L’Europe pourrait mourir, l’Allemagne l’aurait tuée

par Tzecoatl
jeudi 24 mai 2012

Il n'y a plus vraiment de lutte des classes en économie, mais deux calculs de la part des agents économiques : celui qui considère ses intérêts directs et celui qui considère ses intérêts indirects, c'est à dire également les intérêts de ses partenaires.

Prenons le cas de l'Allemagne. C'est la seule grande gagnante de la mondialisation parmi les pays occidentaux. Ayant l'excellence de la production de machines-outils, peu lui importait que celles-ci soient achetées par des manufactures en Italie ou en Chine. L'ultra-libéralisme, à savoir le libre-échange de tout les dumpings, lui était favorable, car les économies émergentes constituaient de nouveaux marchés. Elle a par ailleurs choisi la modération salariale et sociale afin de préserver son industrie sur son sol, pendant que d'autres pays (la France) ont espéré récolter les fruits de l'enrichissement des pays émergents (va pour le tourisme et le luxe).

Mais voilà, les pays il n'y a pas si longtemps ateliers de l'Europe sont maintenant exsangues, le consommateur européen qui raffolait des produits du tiers-monde a mangé son pain blanc, et le social-clientélisme qui permettait de cacher la misère se voit chahuté par les marchés financiers sur la dette publique.

L'Allemagne a gagné, et à écouter les ténors de la CDU, elle a choisi de rompre le rang de l'harmonie européenne (vis-à-vis même des Barroso, Juncker, etc) afin de préserver ses intérêts directs, et bien évidemment mortifères pour le reste de l'Europe. 

Car qu'aurait l'Allemagne à gagner, des eurobonds, d'un pacte de croissance, voire oh sainte hérésie germanique, de modification du rôle de la banque centrale de Francfort ? Rien, économiquement elle aurait tout à perdre, mais politiquement tout à gagner, à savoir sauver l'UE, rien que cela.

Mais autant les pays euro-mediterranéens n'ont rien à espérer d'avoir ouvert leurs marchés à tout vent, à cause des délocalisations, des dumpings sociaux, environnementaux, fiscaux, autant l'Allemagne n'a rien à gagner économiquement d'aider le consommateur final, celui-ci étant désormais dans les marchés émergents.
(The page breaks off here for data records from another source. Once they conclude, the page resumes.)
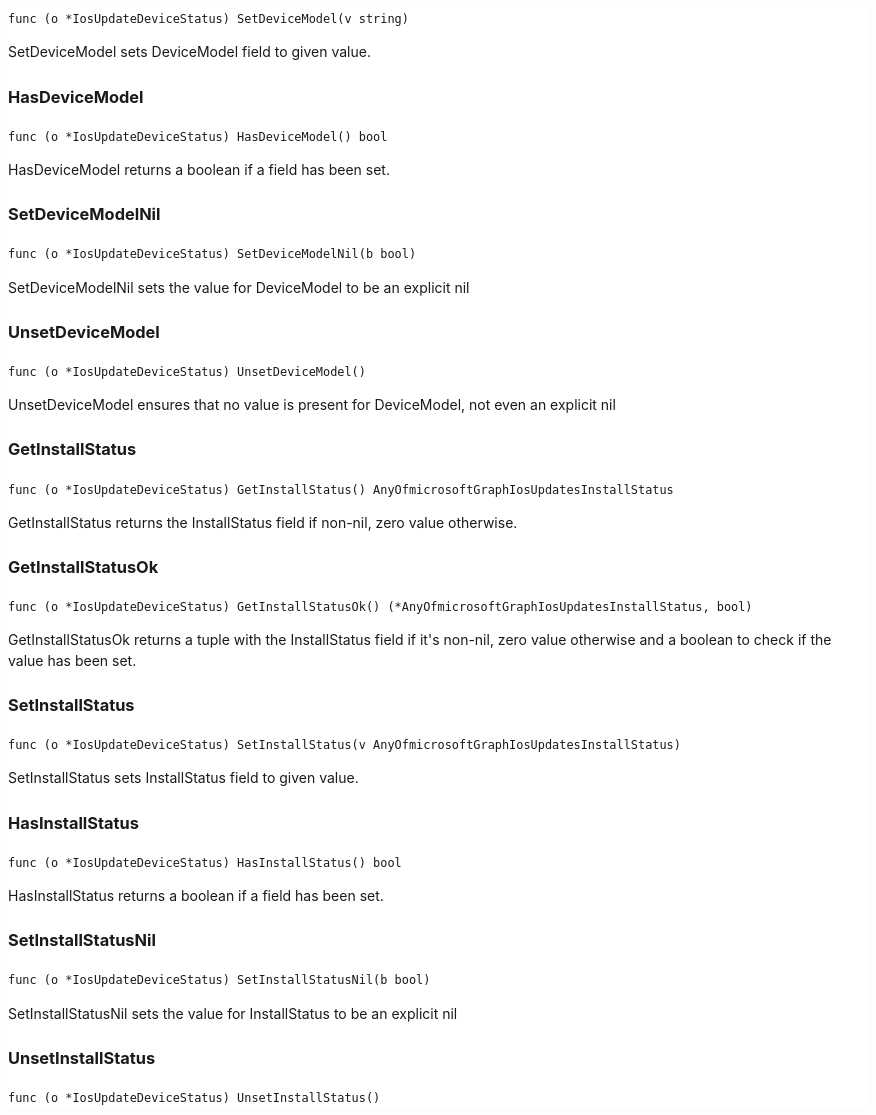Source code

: `func (o *IosUpdateDeviceStatus) SetDeviceModel(v string)`

SetDeviceModel sets DeviceModel field to given value.

### HasDeviceModel

`func (o *IosUpdateDeviceStatus) HasDeviceModel() bool`

HasDeviceModel returns a boolean if a field has been set.

### SetDeviceModelNil

`func (o *IosUpdateDeviceStatus) SetDeviceModelNil(b bool)`

 SetDeviceModelNil sets the value for DeviceModel to be an explicit nil

### UnsetDeviceModel
`func (o *IosUpdateDeviceStatus) UnsetDeviceModel()`

UnsetDeviceModel ensures that no value is present for DeviceModel, not even an explicit nil
### GetInstallStatus

`func (o *IosUpdateDeviceStatus) GetInstallStatus() AnyOfmicrosoftGraphIosUpdatesInstallStatus`

GetInstallStatus returns the InstallStatus field if non-nil, zero value otherwise.

### GetInstallStatusOk

`func (o *IosUpdateDeviceStatus) GetInstallStatusOk() (*AnyOfmicrosoftGraphIosUpdatesInstallStatus, bool)`

GetInstallStatusOk returns a tuple with the InstallStatus field if it's non-nil, zero value otherwise
and a boolean to check if the value has been set.

### SetInstallStatus

`func (o *IosUpdateDeviceStatus) SetInstallStatus(v AnyOfmicrosoftGraphIosUpdatesInstallStatus)`

SetInstallStatus sets InstallStatus field to given value.

### HasInstallStatus

`func (o *IosUpdateDeviceStatus) HasInstallStatus() bool`

HasInstallStatus returns a boolean if a field has been set.

### SetInstallStatusNil

`func (o *IosUpdateDeviceStatus) SetInstallStatusNil(b bool)`

 SetInstallStatusNil sets the value for InstallStatus to be an explicit nil

### UnsetInstallStatus
`func (o *IosUpdateDeviceStatus) UnsetInstallStatus()`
Les intérêts indirects, contrairement à Ford où bien payer ses salariés permettait d'écouler la production, se sont perdus hors d'Europe, noyés dans la mondialisation, et plus aucune prise en compte des intérêts du partenaire économique ne se justifie. Seul l'intérêt direct prime, expliquant la posture conservatrice de Merkel et des décideurs allemands.

L'Europe néo-libérale, en crise, entre le marteau des marchés financiers et l'enclume de la mondialisation ultra-libérale, n'est victime que de sa propre idéologie, montage intellectuel non pérenne, proné trop longtemps par ses élites.

Mais, quand bien même les différentes sensibilités politiques des grands pays de l'Europe ne semblent pas à même de profiter de la crise pour construire une Europe plus solidaire, le marché des devises ne se laisse pas compter, en affaiblissant l'euro (n'en déplaise à Berlin) et, par voie de conséquence, le poids des dettes publiques des états européens.